PG: I started Shikshya Foundation Nepal with my siblings and a few friends as an effort to give back. Our primary focus is to educate children by opening schools, libraries and reading centres all over the country. I think that anyone who has an audience or a platform has a responsibility to give back. The very fact that we’re able to sit here and discuss this is because we’ve been fortunate enough to be given that chance—to be born in a certain family, to go to school, to learn, to have a certain privilege—a lot of people aren’t. And it’s our duty to help others achieve the same. The reason I’m here today is because somebody opened the door for me. I want to make sure I leave it ajar.
ELLE: What do you say to detractors who claim fashion is anti-feminist?
PG: I think that they’re foolish. To trivialize fashion by saying it’s anti-feminist is one of the most ridiculous and unintelligent things to say. Not only has fashion given the world some of it’s most incredible influencers and shapers—people like Coco Chanel, Donna Karan, Diane Von Furtesnburg—but as designers, we’re giving women choices of how they want to dress.
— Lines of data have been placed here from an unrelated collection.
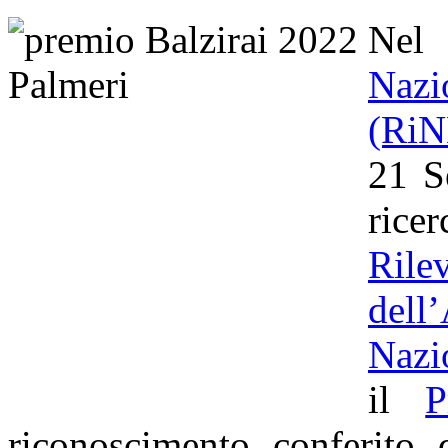
Nel
Naz
(Ri
21 S
rice
Ril
dell
Nazi
il
P
riconoscimento conferito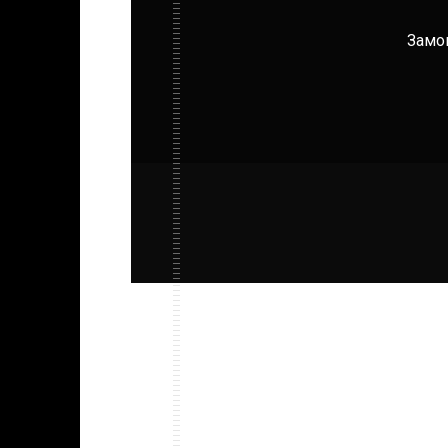
Замов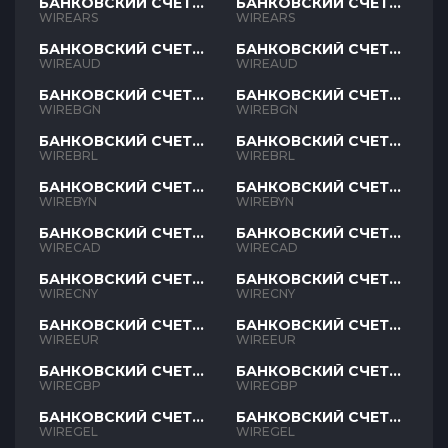
БАНКОВСКИЙ СЧЕТ
БАНКОВСКИЙ СЧЕТ
ARS
ARS
WIREARS
WIREARS
БАНКОВСКИЙ СЧЕТ
БАНКОВСКИЙ СЧЕТ
AUD
AUD
WIREAUD
WIREAUD
БАНКОВСКИЙ СЧЕТ
БАНКОВСКИЙ СЧЕТ
BGN
BGN
WIREBGN
WIREBGN
БАНКОВСКИЙ СЧЕТ
БАНКОВСКИЙ СЧЕТ
BRL
BRL
WIREBRL
WIREBRL
БАНКОВСКИЙ СЧЕТ
БАНКОВСКИЙ СЧЕТ
BYN
BYN
WIREBYN
WIREBYN
БАНКОВСКИЙ СЧЕТ
БАНКОВСКИЙ СЧЕТ
CAD
CAD
WIRECAD
WIRECAD
БАНКОВСКИЙ СЧЕТ
БАНКОВСКИЙ СЧЕТ
CNY
CNY
WIRECNY
WIRECNY
БАНКОВСКИЙ СЧЕТ
БАНКОВСКИЙ СЧЕТ
EUR
EUR
WIREEUR
WIREEUR
БАНКОВСКИЙ СЧЕТ
БАНКОВСКИЙ СЧЕТ
GBP
GBP
WIREGBP
WIREGBP
БАНКОВСКИЙ СЧЕТ
БАНКОВСКИЙ СЧЕТ
GEL
GEL
WIREGEL
WIREGEL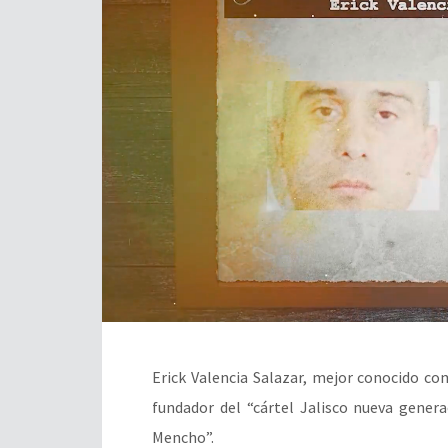
Erick Valencia Salazar, mejor conocido co
fundador del “cártel Jalisco nueva gene
Mencho”.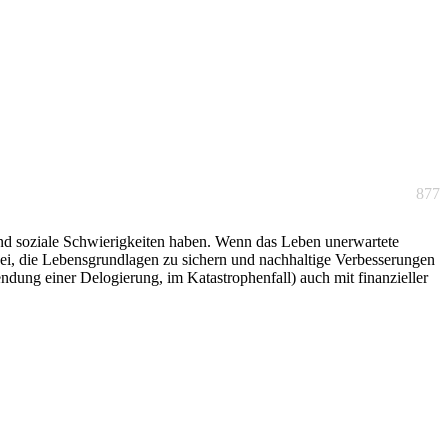
877
 und soziale Schwierigkeiten haben. Wenn das Leben unerwartete
abei, die Lebensgrundlagen zu sichern und nachhaltige Verbesserungen
dung einer Delogierung, im Katastrophenfall) auch mit finanzieller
The very fact that they have that is one of the hallmarks of feminism: the element of choice.
ELLE: Fashion is probably more diverse right now than it has ever been, with the inclusion of trans/gender-nonconforming models — but what about diversity in size?
PG: I think it’s very important. In fact, I’m currently collaborating with Lane Bryant and we’re doing a collection that focuses on plus-sized women. I also recently wrote a piece on Lenny Letter that talks about the importance of diversity in fashion. It’s very important for me. Part of the reason I’m in fashion is to have a conversation on inclusion—of gender, identity, sexuality and more. As a brand, I have always offered size zero to 22 but retailers don’t buy it. With Lane Bryant we’re going to be able to reach out to a lot more people and keep that conversation going. It’s important for people to realise that fashion can be inclusive, that there’s something for everyone.
ELLE: How do you think your time in India shaped your career?
PG: It’s made me the person I am today. It let me find myself and helped me realise that yes, I can turn my passion into a career. India also gave me the ability to work my senses and opened my eyes to a world of inspiration—most of all, Bollywood. It gave me the ability to dream and allowed me to soar.
Prabal Gurung’s trunk show is on display at Le Mill between 11am to 7pm. The collection will be available to shop, by order, till the end of Spring/Summer’17.